Osborn victorious in filing dispute
Running for city council usually costs only $2 for the filing fee. But, one candidate is going to end up spend several hundreds of dollars
Bret Osborn of Winnebago was ready to go to court Friday to undo a mistake made when he filled out his “Affidavit of Candi-dacy” on Sept. 9.
An election official certified Osborn for the four-year seat race because he failed to specify he was seeking a two-year position.
His name was going to appear on the Nov. 4 ballot with five other candidates.
That’s when he decided to hire attorney David Frundt and pay a $250 court filing fee to plead his case before a judge.
But, Osborn never got his day in court.
Late Thursday afternoon, Winnebago City Attorney Douglas Johanson filed a response to Osborn’s petition to amend the original “Notice of Candidate Filings.”
“Evidently she (Jennifer Feely) realized she had made a mistake,” says Osborn. “It makes me mad I had to hire an attorney to get this done and corrected.”
Osborn will now square off against former councilman Bob Weerts for the two-year post.
In the city’s response to correct an error or omission to the Nov. 4 election ballot, Feely denies any wrongdoing because it was Osborn who filled out the “Affidavit of Candidacy.”
“Regardless of who caused the error or omission, Feely believes, after reviewing Osborn’s statements in his petition, the statement of Megan Huston and her notes, that Osborn truly did want to file for the two-year councilperson position rather than the four-year councilperson position,” Johanson wrote.

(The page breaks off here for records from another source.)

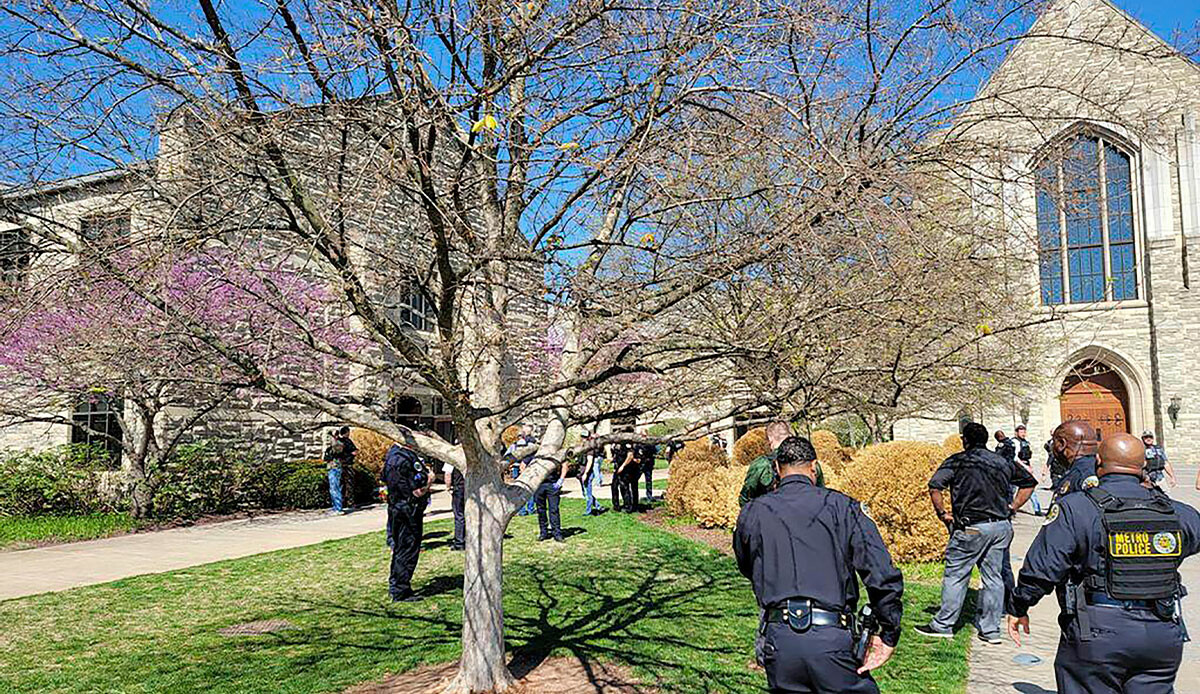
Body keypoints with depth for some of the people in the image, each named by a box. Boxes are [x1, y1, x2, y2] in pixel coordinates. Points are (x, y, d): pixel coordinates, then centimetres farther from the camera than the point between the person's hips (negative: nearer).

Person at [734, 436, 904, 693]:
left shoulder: (752, 513, 7)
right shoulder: (841, 506, 1)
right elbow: (884, 575, -5)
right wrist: (889, 634, 3)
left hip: (778, 637, 2)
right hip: (831, 638, -2)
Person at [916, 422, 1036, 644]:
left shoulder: (958, 461, -3)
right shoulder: (1003, 463, 13)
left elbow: (935, 486, -15)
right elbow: (1029, 482, 23)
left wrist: (942, 513, -3)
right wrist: (1012, 508, 20)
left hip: (972, 527, -5)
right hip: (1001, 526, 6)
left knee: (955, 575, 3)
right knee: (993, 577, 11)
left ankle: (943, 625, 9)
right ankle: (991, 630, 15)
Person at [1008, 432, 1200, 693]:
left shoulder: (1075, 509, -9)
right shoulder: (1177, 513, 5)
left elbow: (1041, 569, -11)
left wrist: (1019, 608, 4)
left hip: (1097, 635, -4)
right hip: (1163, 637, 4)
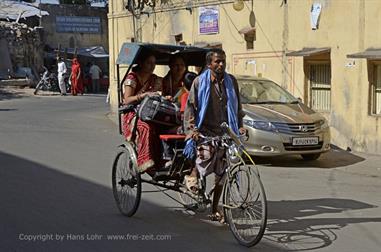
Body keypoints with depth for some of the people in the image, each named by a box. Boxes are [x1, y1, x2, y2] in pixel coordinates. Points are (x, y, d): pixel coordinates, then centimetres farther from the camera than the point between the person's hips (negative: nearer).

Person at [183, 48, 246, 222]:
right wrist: (192, 130, -14)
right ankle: (193, 173, 4)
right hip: (206, 131, -3)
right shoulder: (200, 82, -2)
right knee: (206, 158, -30)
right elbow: (190, 107, -3)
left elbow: (237, 107, 18)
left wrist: (240, 126, 4)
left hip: (226, 132, 4)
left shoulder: (231, 81, 9)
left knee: (221, 174, 6)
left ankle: (215, 210, 20)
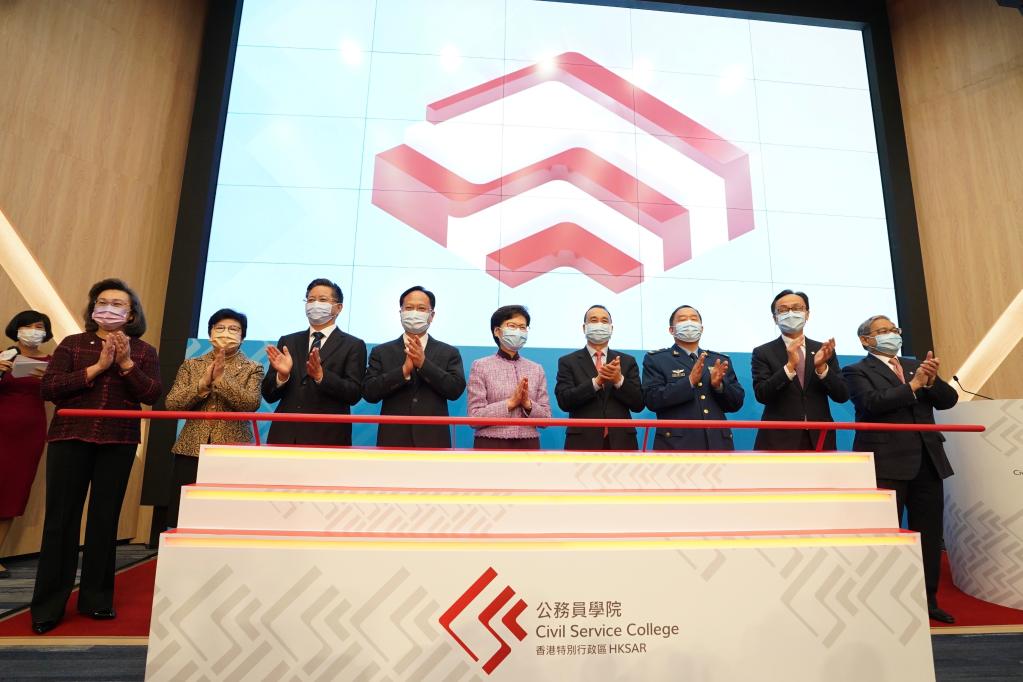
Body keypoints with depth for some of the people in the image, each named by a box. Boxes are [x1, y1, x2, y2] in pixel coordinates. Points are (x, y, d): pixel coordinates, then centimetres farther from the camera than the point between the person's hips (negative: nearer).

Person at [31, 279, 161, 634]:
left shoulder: (144, 351, 6)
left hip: (119, 443, 0)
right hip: (70, 438, 0)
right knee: (61, 518, 3)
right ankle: (48, 605, 14)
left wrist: (126, 363, -16)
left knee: (105, 518, 7)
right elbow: (47, 389, -5)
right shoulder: (72, 344, 7)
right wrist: (97, 367, -13)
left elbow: (152, 395, -6)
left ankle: (97, 598, 18)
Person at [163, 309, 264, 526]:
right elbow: (171, 404, 1)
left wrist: (221, 379, -19)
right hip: (191, 452, 3)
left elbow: (251, 404, -12)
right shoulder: (191, 365, 11)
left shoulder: (252, 369, 4)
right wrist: (203, 384, -12)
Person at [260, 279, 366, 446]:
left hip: (327, 439, -3)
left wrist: (321, 375, -23)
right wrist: (282, 374, -12)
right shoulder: (288, 342, 11)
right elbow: (268, 395, 8)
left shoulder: (353, 346, 1)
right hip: (284, 437, 3)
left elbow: (354, 394, -9)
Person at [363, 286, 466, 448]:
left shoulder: (449, 353, 7)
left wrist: (424, 363, -14)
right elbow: (369, 392, -3)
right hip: (393, 442, 0)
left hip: (433, 442, 0)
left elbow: (456, 390, -6)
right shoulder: (381, 352, 8)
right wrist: (404, 370, -15)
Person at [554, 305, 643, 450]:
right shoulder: (568, 362, 5)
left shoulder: (627, 361, 11)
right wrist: (597, 381, -19)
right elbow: (564, 401, -8)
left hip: (621, 442, 2)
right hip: (583, 442, -2)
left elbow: (638, 404, 4)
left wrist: (619, 380, -14)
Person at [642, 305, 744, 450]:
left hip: (717, 444, 4)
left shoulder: (720, 360, 14)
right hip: (676, 445, -3)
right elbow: (652, 399, -10)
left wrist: (719, 385, -9)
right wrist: (689, 381, -19)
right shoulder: (655, 359, 3)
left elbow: (736, 404, 10)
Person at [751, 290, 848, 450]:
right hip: (778, 441, -3)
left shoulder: (823, 350, 9)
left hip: (819, 440, 3)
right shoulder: (763, 353, 1)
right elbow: (762, 395, -11)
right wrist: (790, 366, -23)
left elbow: (842, 395, 2)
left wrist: (821, 367, -15)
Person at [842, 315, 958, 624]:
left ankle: (928, 601, 23)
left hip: (927, 461, 6)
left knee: (929, 534, 10)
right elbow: (873, 404, -16)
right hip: (887, 463, -6)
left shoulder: (916, 365, 18)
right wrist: (913, 385, -15)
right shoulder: (858, 371, 0)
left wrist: (931, 380, -9)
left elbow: (949, 400, 9)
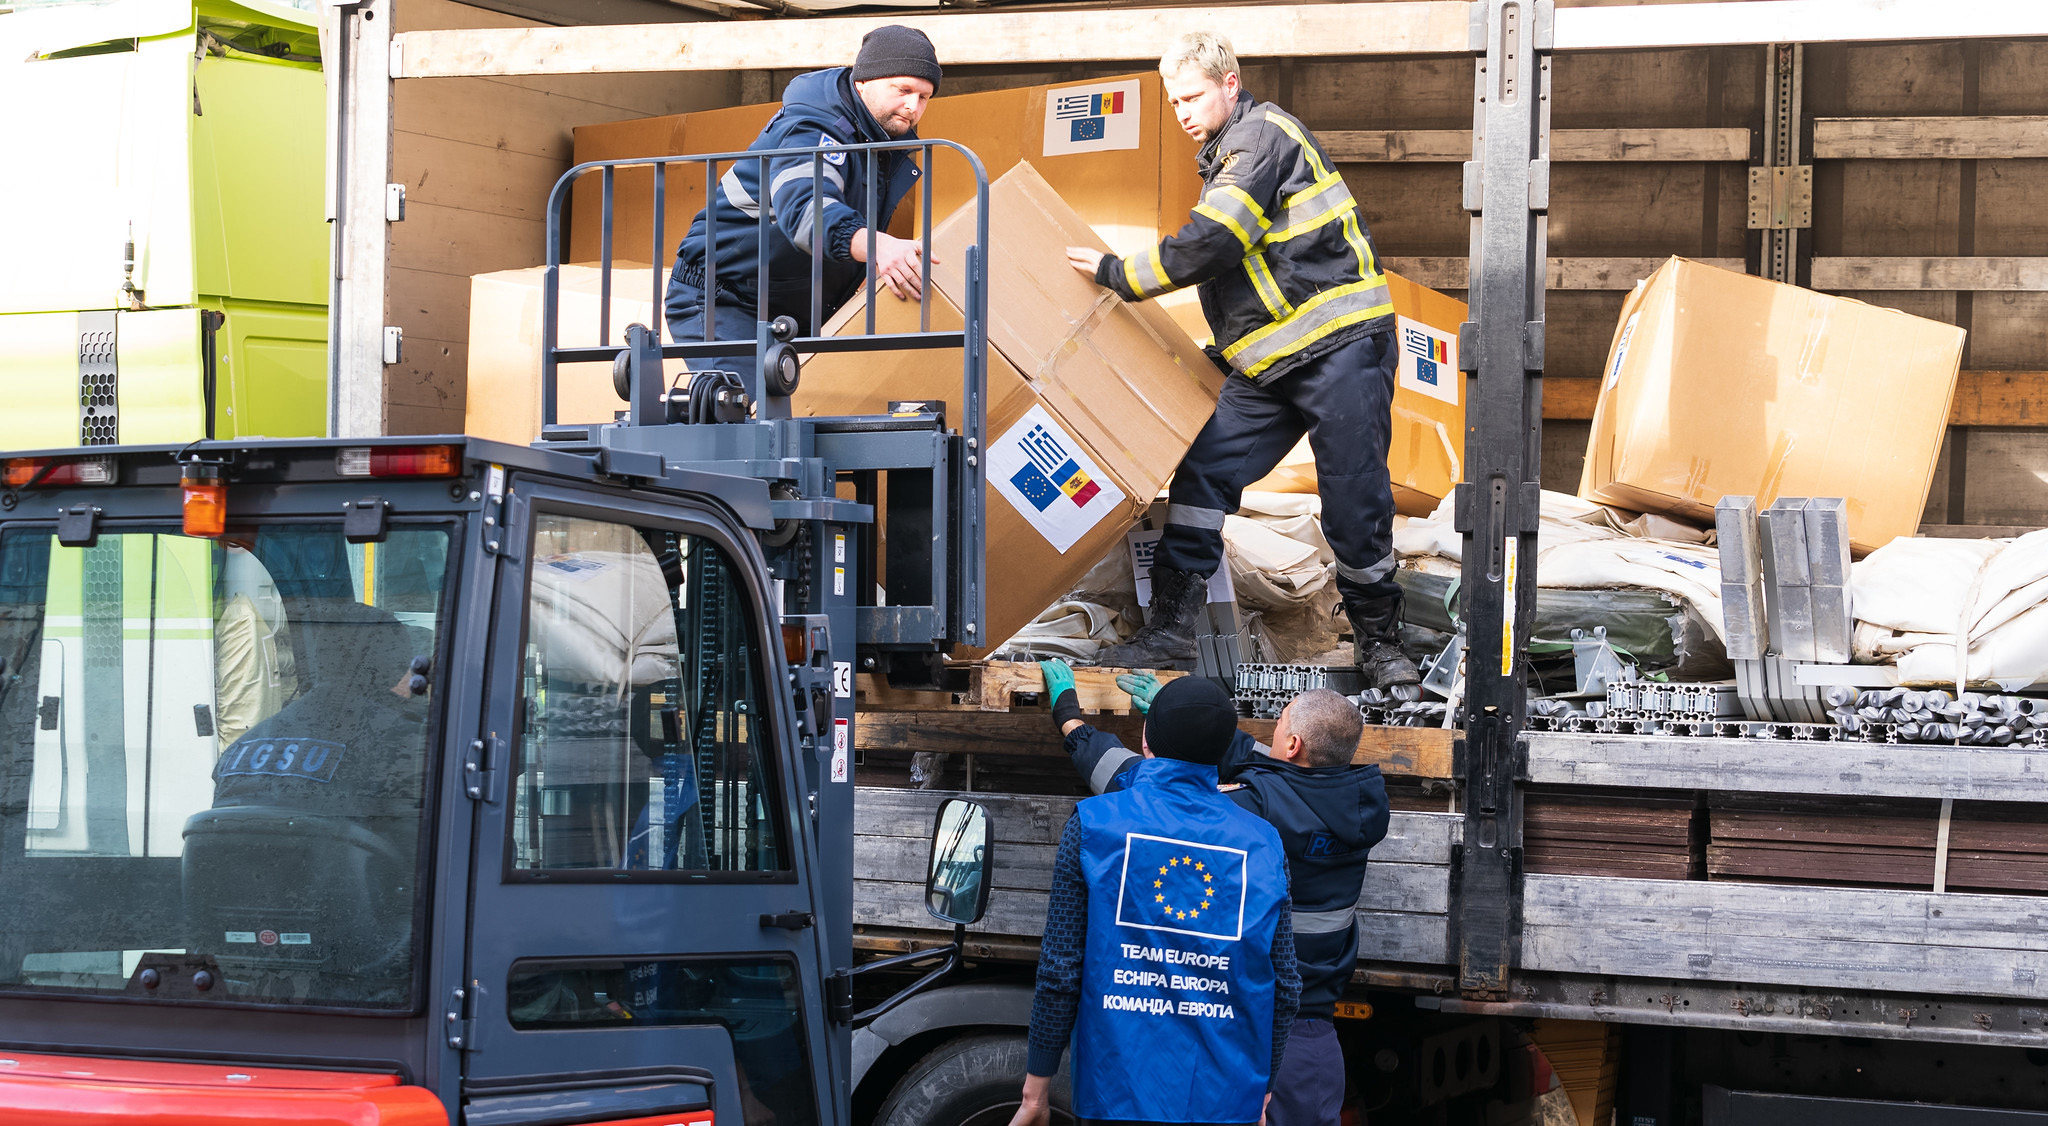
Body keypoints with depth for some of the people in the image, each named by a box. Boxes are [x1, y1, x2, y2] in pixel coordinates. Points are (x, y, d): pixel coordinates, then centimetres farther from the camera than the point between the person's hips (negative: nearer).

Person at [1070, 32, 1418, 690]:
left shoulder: (1261, 134, -9)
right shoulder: (1223, 158, 21)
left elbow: (1213, 242, -19)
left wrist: (1120, 274, -10)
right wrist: (1226, 354, 20)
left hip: (1340, 345, -9)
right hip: (1269, 363, 9)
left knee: (1355, 502, -5)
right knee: (1201, 473, -2)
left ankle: (1379, 641, 11)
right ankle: (1169, 631, -1)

Feely acknowledges Osborn did tell city administrative assistant Megan Huston he wanted to file for the two-year post, however, she says no one told her this on Sept. 9 and she didn’t find out until after submitting the Notice of Candidate Filings to Faribault County Auditor John Thompson the next day.
“She (Feely) should have just taken full responsibility. We all make mistakes. We need to put down our pride and admit to our mistakes,” Osborn says.
Although he hasn’t received a bill from his attorney yet, Osborn says it was well worth it.
“I just want to give people a choice when they go to vote,” he says.